• Required work: Pictures excluded, copy every record that follows exactly as it appears.

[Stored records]
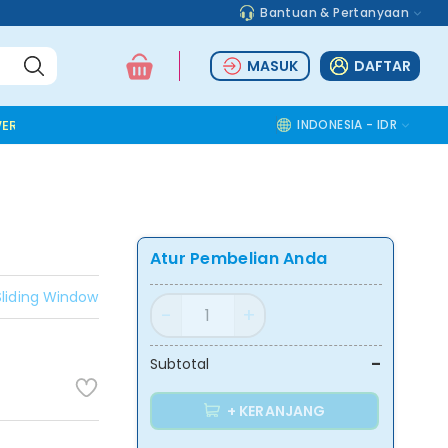
Bantuan & Pertanyaan
MASUK
DAFTAR
ER TOOLS
ALUMINIUM ACCESSORIES
SAFETY TOOLS
INDONESIA - IDR
COMMOD
Atur Pembelian Anda
Sliding Window
-
Subtotal
+ KERANJANG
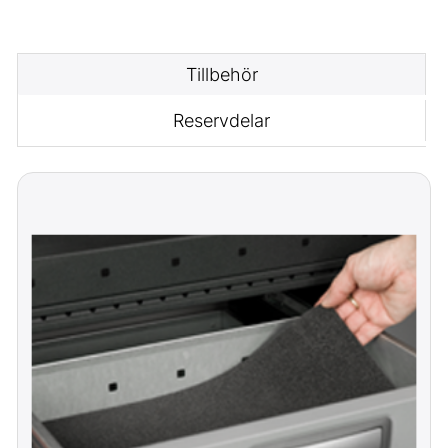
Tillbehör
Reservdelar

• Problem solution:
Bantuan & Pertanyaan
MASUK
DAFTAR
ER TOOLS
ALUMINIUM ACCESSORIES
SAFETY TOOLS
INDONESIA - IDR
COMMOD
Atur Pembelian Anda
Sliding Window
-
Subtotal
+ KERANJANG
Tillbehör
Reservdelar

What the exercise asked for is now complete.